As the American Association of Independent Music (A2IM) convenes Indie Week in New York June 17-20, executives and artists can celebrate the growth of the worldwide indie music business.
Independent labels generated $6.9 billion in global music sales in 2017 (the most recent estimated figure), up from $6.2 billion the previous year, according to a report released late last year by Worldwide Independent Network (WIN), an umbrella organization for indie trade groups, including A2IM.
The 11.3% rise in revenue means that indies now represent 39.9% of the global recorded-music market, up marginally from 39.6% in 2016, says the third annual WINTEL study from MIDiA Research.
(In contrast to other industry reports, WIN’s figures are based on revenue generated through rights ownership rather than distribution, which the organization says provides a more accurate overview of the marketplace.)
“With two out of every five ‘purchases’ of music going to the independent sector, now may be a good time to draw a breath and celebrate this incredible achievement,” said Martin Mills, founder of Beggars Group and nonexecutive chair of WIN, at the time the report was released.
Of course, behind the sales numbers are the songs and creativity of thousands of indie artists. To illustrate the power and impact of those performers, consider just one: John Prine, whose The Tree of Forgiveness debuted at No. 5 on the Billboard 200 in April 2018. His first album of new songs in 13 years has led to a career resurgence for the 72-year-old singer-songwriter. Notably, The Tree of Forgiveness was released by Prine’s own Oh Boy Records, which he founded in 1981 and has been called the oldest indie label in Nashville. (His wife, Fiona Whelan Prine, is Oh Boy’s managing partner. Their son, Jody Whelan, is director of operations.)
“People thought we were crazy for starting a record company,” Prine told Billboard in 2018. “They really thought I was shooting myself in the foot. I just liked the idea of owning what you did, owning the masters and not having to deal with [major-label pressures]: ‘Can you sell as many records as this group or this or that?’ I just bought a little record company; I had no idea we were on the right path.”
The 80 executives on the third annual Indie Power Players list would likely second Prine’s emotion. Each has opted to play a role in a sector of the record industry that thrives apart from the multinational major music groups. The sales results say they are all on the right path.

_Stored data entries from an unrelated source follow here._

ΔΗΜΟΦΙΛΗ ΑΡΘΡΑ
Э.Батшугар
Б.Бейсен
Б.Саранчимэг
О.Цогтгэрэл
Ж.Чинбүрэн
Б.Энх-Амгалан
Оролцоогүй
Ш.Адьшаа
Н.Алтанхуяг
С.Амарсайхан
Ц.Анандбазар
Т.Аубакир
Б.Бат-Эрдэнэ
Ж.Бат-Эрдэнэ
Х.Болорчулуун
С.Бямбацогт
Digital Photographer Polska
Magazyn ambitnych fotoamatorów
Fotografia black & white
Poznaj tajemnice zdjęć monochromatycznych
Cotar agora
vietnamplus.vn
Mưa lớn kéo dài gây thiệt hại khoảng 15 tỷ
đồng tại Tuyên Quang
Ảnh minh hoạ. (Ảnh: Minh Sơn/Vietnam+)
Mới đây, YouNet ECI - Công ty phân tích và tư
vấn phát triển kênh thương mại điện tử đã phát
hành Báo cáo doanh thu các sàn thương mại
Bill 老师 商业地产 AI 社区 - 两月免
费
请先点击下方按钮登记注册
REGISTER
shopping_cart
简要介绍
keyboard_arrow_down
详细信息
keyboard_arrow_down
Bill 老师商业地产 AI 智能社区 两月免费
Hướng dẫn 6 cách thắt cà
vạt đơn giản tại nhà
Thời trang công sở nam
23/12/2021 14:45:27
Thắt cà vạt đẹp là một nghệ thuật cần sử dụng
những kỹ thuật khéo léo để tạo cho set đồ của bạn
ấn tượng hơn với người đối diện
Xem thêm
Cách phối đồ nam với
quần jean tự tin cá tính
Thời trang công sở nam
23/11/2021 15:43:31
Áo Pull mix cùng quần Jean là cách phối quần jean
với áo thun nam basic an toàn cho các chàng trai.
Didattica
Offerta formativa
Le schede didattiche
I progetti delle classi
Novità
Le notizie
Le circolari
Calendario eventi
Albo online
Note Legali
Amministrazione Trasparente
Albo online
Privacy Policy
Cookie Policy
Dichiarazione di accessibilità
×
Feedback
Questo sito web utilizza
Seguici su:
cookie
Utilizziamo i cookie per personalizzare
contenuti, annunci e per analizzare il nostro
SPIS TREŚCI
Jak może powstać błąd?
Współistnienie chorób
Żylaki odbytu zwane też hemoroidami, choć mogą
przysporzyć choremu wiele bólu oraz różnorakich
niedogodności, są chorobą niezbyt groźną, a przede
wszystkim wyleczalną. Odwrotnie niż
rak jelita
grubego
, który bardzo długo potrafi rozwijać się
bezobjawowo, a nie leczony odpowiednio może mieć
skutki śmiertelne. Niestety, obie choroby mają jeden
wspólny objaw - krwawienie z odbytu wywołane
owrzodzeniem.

I am humbled and thankful to be apart of this great list again. None of this however is possible with the entire team at Symphonic as well as our incredible clients. Check out the entire list and here is the excerpt on me and Symphonic.
JORGE BREA, 34
Founder/CEO, Symphonic Distribution
“Independence is the ability to be reactive [and] pivot,” says Brea, who knows a thing or two about pivoting. Moving early in his life from Santo Domingo in the Dominican Republic to Tampa, Fla., Brea spent his teen years working as a DJ-producer and releasing original music on vinyl, which inspired the creation of Symphonic Distribution when he was only 21. Today, he connects indie acts of all genres to streaming platforms and recently announced that his company had expanded its presence in Nashville and Bogota, Colombia. “We’ve been able to grow 35% year over year for the past five years,” he says, adding that while one of the strongest regions for streaming is Latin America, new artists are breaking out from African countries and the Middle East.